The Good Life

Betty Gebre - Ecuador


January 28, 2013

One of the topics I had been curious about learning in taking a gap year was poverty. I could not come to understand how poverty existed in the 21st century. After spending two months in Puerto Quito, Ecuador and becoming familiarized with Voices of the Poor I have discovered a new definition for Poverty and what it means to be poor. Poverty is not the lack of Wealth but it is a life lived without Bienestar (wellbeing) “the good life”, a day to day life, one that lacks opportunities for a better. “Like being trapped in quicksand, every struggling step you make to escape you only find yourself being lured in deeper and deeper; at first you wait for opportunities,for something to pull you out to peace but non arise. Sooner or later you lose hope and learn to accept your misfortune. Because this trap isolates you from society and the only people who see and understand your struggle are those who like you are trapped in their own quicksand.”

An ill-being life is one without basic necessities, peace of mind, and opportunities.
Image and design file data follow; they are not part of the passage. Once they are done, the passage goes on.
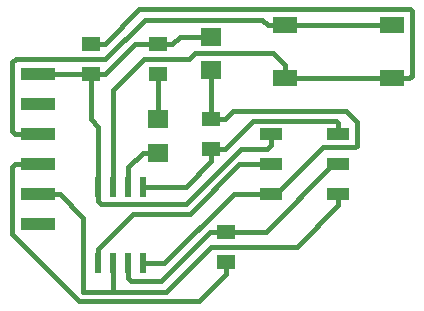
<source format=gbr>
G04 #@! TF.GenerationSoftware,KiCad,Pcbnew,(5.1.5-0-10_14)*
G04 #@! TF.CreationDate,2020-03-09T13:29:08+09:00*
G04 #@! TF.ProjectId,KiCad_Demo,4b694361-645f-4446-956d-6f2e6b696361,rev?*
G04 #@! TF.SameCoordinates,Original*
G04 #@! TF.FileFunction,Copper,L1,Top*
G04 #@! TF.FilePolarity,Positive*
%FSLAX46Y46*%
G04 Gerber Fmt 4.6, Leading zero omitted, Abs format (unit mm)*
G04 Created by KiCad (PCBNEW (5.1.5-0-10_14)) date 2020-03-09 13:29:08*
%MOMM*%
%LPD*%
G04 APERTURE LIST*
%ADD10R,0.609600X1.701800*%
%ADD11R,2.999740X0.998220*%
%ADD12R,1.798320X1.597660*%
%ADD13R,2.100000X1.400000*%
%ADD14R,1.524000X1.270000*%
%ADD15R,1.800860X1.597660*%
%ADD16R,1.899920X1.018540*%
%ADD17C,0.400000*%
G04 APERTURE END LIST*
D10*
X167005000Y-107315000D03*
X165735000Y-107315000D03*
X164465000Y-107315000D03*
X163195000Y-107315000D03*
X163195000Y-113817400D03*
X164465000Y-113817400D03*
X165735000Y-113817400D03*
X167005000Y-113817400D03*
D11*
X158033720Y-97790000D03*
X158033720Y-100330000D03*
X158033720Y-102870000D03*
X158033720Y-105410000D03*
X158033720Y-107950000D03*
X158033720Y-110490000D03*
D12*
X172720000Y-94615000D03*
X172720000Y-97414080D03*
D13*
X188065000Y-93635000D03*
X188065000Y-98135000D03*
X178965000Y-98135000D03*
X178965000Y-93635000D03*
D14*
X168275000Y-97790000D03*
X168275000Y-95250000D03*
D15*
X168275000Y-104439720D03*
X168275000Y-101600000D03*
D16*
X183499760Y-107950000D03*
X177800000Y-107950000D03*
X183499760Y-105410000D03*
X177800000Y-105410000D03*
X183499760Y-102870000D03*
X177800000Y-102870000D03*
D14*
X172720000Y-101600000D03*
X172720000Y-104140000D03*
X162560000Y-97790000D03*
X162560000Y-95250000D03*
X173990000Y-113665000D03*
X173990000Y-111125000D03*
D17*
X159933590Y-97790000D02*
X162560000Y-97790000D01*
X158033720Y-97790000D02*
X159933590Y-97790000D01*
X163722000Y-97790000D02*
X166262000Y-95250000D01*
X162560000Y-97790000D02*
X163722000Y-97790000D01*
X166262000Y-95250000D02*
X168275000Y-95250000D01*
X169437000Y-95250000D02*
X170072000Y-94615000D01*
X168275000Y-95250000D02*
X169437000Y-95250000D01*
X170072000Y-94615000D02*
X170180000Y-94615000D01*
X170180000Y-94615000D02*
X172720000Y-94615000D01*
X163195000Y-107315000D02*
X163195000Y-102235000D01*
X162560000Y-101600000D02*
X162560000Y-97790000D01*
X163195000Y-102235000D02*
X162560000Y-101600000D01*
X163195000Y-108565900D02*
X163195000Y-107315000D01*
X170587101Y-108785901D02*
X163415001Y-108785901D01*
X175233002Y-104140000D02*
X170587101Y-108785901D01*
X177439270Y-104140000D02*
X175233002Y-104140000D01*
X163415001Y-108785901D02*
X163195000Y-108565900D01*
X177800000Y-103779270D02*
X177439270Y-104140000D01*
X177800000Y-102870000D02*
X177800000Y-103779270D01*
X178965000Y-93635000D02*
X188065000Y-93635000D01*
X172720000Y-101600000D02*
X172720000Y-97414080D01*
X156133850Y-102870000D02*
X158033720Y-102870000D01*
X155913849Y-96794889D02*
X155913849Y-102649999D01*
X156173739Y-96534999D02*
X155913849Y-96794889D01*
X163788003Y-96534999D02*
X156173739Y-96534999D01*
X167126833Y-93196169D02*
X163788003Y-96534999D01*
X177076169Y-93196169D02*
X167126833Y-93196169D01*
X177515000Y-93635000D02*
X177076169Y-93196169D01*
X155913849Y-102649999D02*
X156133850Y-102870000D01*
X178965000Y-93635000D02*
X177515000Y-93635000D01*
X173882000Y-101600000D02*
X172720000Y-101600000D01*
X174561281Y-100920719D02*
X173882000Y-101600000D01*
X184125711Y-100920719D02*
X174561281Y-100920719D01*
X185069721Y-101864729D02*
X184125711Y-100920719D01*
X176450040Y-107950000D02*
X177800000Y-107950000D01*
X174651998Y-107950000D02*
X176450040Y-107950000D01*
X168784598Y-113817400D02*
X174651998Y-107950000D01*
X167005000Y-113817400D02*
X168784598Y-113817400D01*
X185069721Y-103875271D02*
X185069721Y-101864729D01*
X178240690Y-107950000D02*
X182191419Y-103999271D01*
X184945721Y-103999271D02*
X185069721Y-103875271D01*
X182191419Y-103999271D02*
X184945721Y-103999271D01*
X177800000Y-107950000D02*
X178240690Y-107950000D01*
X173882000Y-104140000D02*
X172720000Y-104140000D01*
X176281271Y-101740729D02*
X173882000Y-104140000D01*
X183279759Y-101740729D02*
X176281271Y-101740729D01*
X183499760Y-101960730D02*
X183279759Y-101740729D01*
X183499760Y-102870000D02*
X183499760Y-101960730D01*
X172720000Y-105175000D02*
X172720000Y-104140000D01*
X170580000Y-107315000D02*
X172720000Y-105175000D01*
X167005000Y-107315000D02*
X170580000Y-107315000D01*
X175122670Y-105410000D02*
X170926760Y-109605911D01*
X177800000Y-105410000D02*
X175122670Y-105410000D01*
X170926760Y-109605911D02*
X166155589Y-109605911D01*
X163195000Y-112566500D02*
X163195000Y-113817400D01*
X166155589Y-109605911D02*
X163195000Y-112566500D01*
X168879384Y-116205000D02*
X164465000Y-116205000D01*
X172689384Y-112395000D02*
X168879384Y-116205000D01*
X179964030Y-112395000D02*
X172689384Y-112395000D01*
X164465000Y-116205000D02*
X164465000Y-113817400D01*
X183499760Y-108859270D02*
X179964030Y-112395000D01*
X183499760Y-107950000D02*
X183499760Y-108859270D01*
X159933590Y-107950000D02*
X161925000Y-109941410D01*
X158033720Y-107950000D02*
X159933590Y-107950000D01*
X161925000Y-109941410D02*
X161925000Y-116205000D01*
X161925000Y-116205000D02*
X164465000Y-116205000D01*
X175152000Y-111125000D02*
X173990000Y-111125000D01*
X177344070Y-111125000D02*
X175152000Y-111125000D01*
X183059070Y-105410000D02*
X177344070Y-111125000D01*
X183499760Y-105410000D02*
X183059070Y-105410000D01*
X165735000Y-115068300D02*
X165735000Y-113817400D01*
X165955001Y-115288301D02*
X165735000Y-115068300D01*
X168473365Y-115288301D02*
X165955001Y-115288301D01*
X172636666Y-111125000D02*
X168473365Y-115288301D01*
X173990000Y-111125000D02*
X172636666Y-111125000D01*
X173990000Y-114700000D02*
X173990000Y-113665000D01*
X171664990Y-117025010D02*
X173990000Y-114700000D01*
X155913849Y-105630001D02*
X156133850Y-105410000D01*
X161585341Y-117025010D02*
X155913849Y-111353518D01*
X156133850Y-105410000D02*
X158033720Y-105410000D01*
X155913849Y-111353518D02*
X155913849Y-105630001D01*
X171664990Y-117025010D02*
X161585341Y-117025010D01*
X178965000Y-98135000D02*
X188065000Y-98135000D01*
X189735001Y-97914999D02*
X189515000Y-98135000D01*
X189735001Y-92438999D02*
X189735001Y-97914999D01*
X189611001Y-92314999D02*
X189735001Y-92438999D01*
X163722000Y-95250000D02*
X166657001Y-92314999D01*
X189515000Y-98135000D02*
X188065000Y-98135000D01*
X166657001Y-92314999D02*
X189611001Y-92314999D01*
X162560000Y-95250000D02*
X163722000Y-95250000D01*
X178615000Y-98135000D02*
X178965000Y-98135000D01*
X170836088Y-96520000D02*
X171342257Y-96013831D01*
X167067998Y-96520000D02*
X170836088Y-96520000D01*
X171342257Y-96013831D02*
X177943831Y-96013831D01*
X164465000Y-99122998D02*
X167067998Y-96520000D01*
X178965000Y-97035000D02*
X178965000Y-98135000D01*
X177943831Y-96013831D02*
X178965000Y-97035000D01*
X164465000Y-107315000D02*
X164465000Y-99122998D01*
X165735000Y-106064100D02*
X165735000Y-107315000D01*
X166974570Y-104439720D02*
X165735000Y-105679290D01*
X165735000Y-105679290D02*
X165735000Y-106064100D01*
X168275000Y-104439720D02*
X166974570Y-104439720D01*
X168275000Y-97790000D02*
X168275000Y-101600000D01*
M02*

</source>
A person living in poverty has ill-being; if you have ill-being then you are living in poverty. This scenario is not the same for wellbeing and wealth; they are seen as opposites. One can have money but not peace; wellbeing is obtainable without wealth. “The rich have money but they don’t have security nor are they respected by the community.” A wealthy life is a comfortable and abundant life while a wellbeing life is a tolerable, sufficient and peaceful one.

According to Voices of the Poor the five main necessities poor people required to obtain a Wellbeing life were: “Material Wellbeing: having enough food, adequate assets (such as a house, land/ livestock and savings/access to good) and sustainable work; Bodily Wellbeing: being and looking well ( having access to doctors and looking presentable to other); Social Wellbeing: desire to taking care of children, maintaining self-respect and dignity and keep the peace in their family, community, and country; Security: a life with predictability and peace and confidence in the future; and Freedom of choice and action: make choices, doing what you want without worries, living in predictable environments and helping those in need.”

After learning about wellbeing and ill-being I felt enlightened; before Ecuador I defined poverty as a state of a person who lacks the money to have basic needs; the opposite of being wealth. The concept of measuring someone life on the scale of wellbeing and ill-being has not occurred to me. Living near Esmeraldas, Ecuador (a research site near my community that participated in the research in 1999 for Voices of the Poor), I was curious to see if people in my community held the same view on wellbeing. Asking members of the community, “¿Que es bienestar para usted?” I learned that their views on Wellbeing were similar; health, peace at mind, food, housing, a job, and happiness were required for a wellbeing life.

The concept of Wellbeing is not for those who have plenty to live the life they aspire. But the concept of wellbeing is for the poor who crave for the things that others take for granted; for those who aspire wellbeing enough for a good life is not much but just the minimum.